Cuarto de muestras
Carmen Oteo
Tanta hambre
LA Fiscalía de Granada ha archivado la investigación sobre el libro Cásate y sé sumisa, publicado por el arzobispado local y denunciado por el Consejo Municipal de la Mujer, que consideraba que incita a la violencia de género. El fiscal estima que la publicación del libro no constituye "ilícito penal", aunque reconoce que es poco acorde con el papel de la mujer en la sociedad actual.
Lo mismo pienso yo. Contenido del libro, escrito por la italiana Constanza Miriano y con gran éxito en su país, es perfectamente detestable, obsoleto y contrario a la igualdad esencial de los seres humanos. Como su propio título indica, responsabiliza enteramente a la mujer de la felicidad del matrimonio, recomendándole eso, que sea sumisa, dulce, obediente y siempre dispuesta a someterse al marido. Un disparate, vamos, que reincide en una tradición secular de misoginia que la Iglesia católica sólo ahora empieza a cuestionar.
Lo que sostiene la Fiscalía granadina es que fomentar esta imagen cavernícola de la mujer y de las relaciones hombre-mujer merece todo tipo de reproches, menos el pretendido por los denunciantes, que era el reproche penal. No hay delito en esta filosofía de la inferioridad de la mujer.
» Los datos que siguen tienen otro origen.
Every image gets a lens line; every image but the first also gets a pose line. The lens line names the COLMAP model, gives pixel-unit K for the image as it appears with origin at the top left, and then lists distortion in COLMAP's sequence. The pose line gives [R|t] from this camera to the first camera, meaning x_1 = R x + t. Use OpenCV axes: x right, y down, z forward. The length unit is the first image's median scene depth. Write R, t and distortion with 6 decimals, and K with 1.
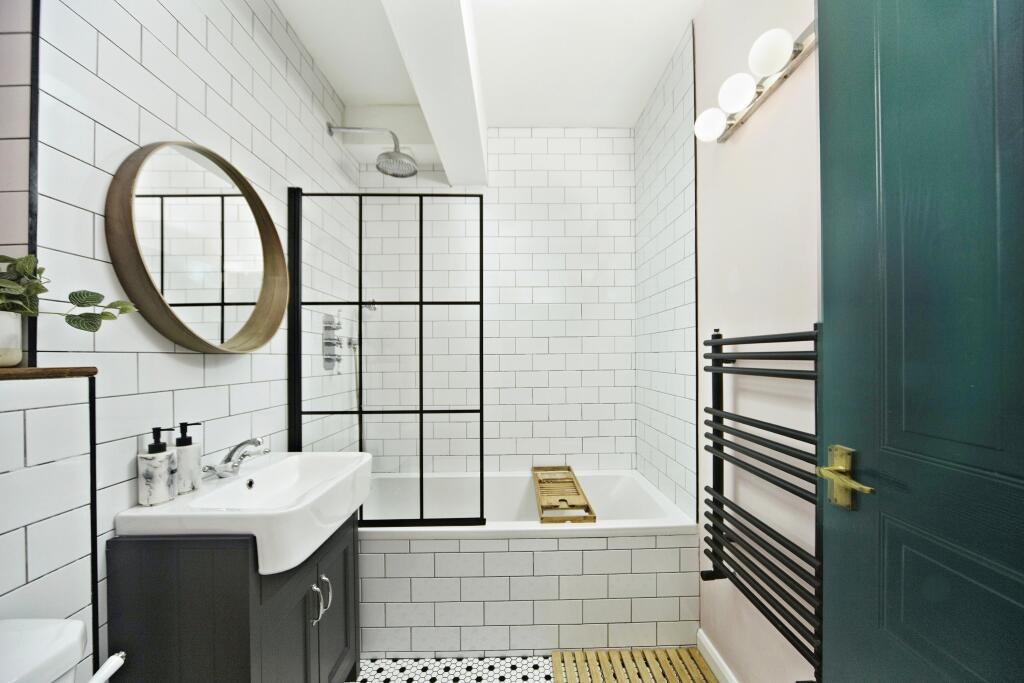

De la búsqueda deliberada de su voluntario papel subordinado y dependiente no se desprende necesariamente una incitación a agredirla, aunque eso pueda coincidir con lo que tienen también en el cerebro muchos maltratadores. Con toda sinceridad, no veo yo que si un marido apalea o mata a su esposa lo haga por que ella no ha hecho caso del libro de marras y no le ha demostrado la sumisión esperada.
Cuando la masoquista Constanza Miriano escribe las barbaridades que escribió lo hace en uso de su derecho a la libertad de expresión (que incluye también la expresión de las cosas que no nos gustan) y cuando el lamentable arzobispo de Granada se lo publicó lo hace en defensa de su rancia concepción de la mujer y de la familia. A mí me repelen los dos, la escritora y el arzobispo, pero no los veo como delincuentes. Defiendo su libertad de expresión, que vale igual que la mía cuando los critico en esta columna.
Si se les aplicara el Código Penal por el modelo de mujer que pretenden, habría que prohibir una buena parte de las grandes obras de la literatura, el cine y el teatro de todos los tiempos, que son auténticamente denigrantes para ella. Muchas, creadas precisamente por mujeres.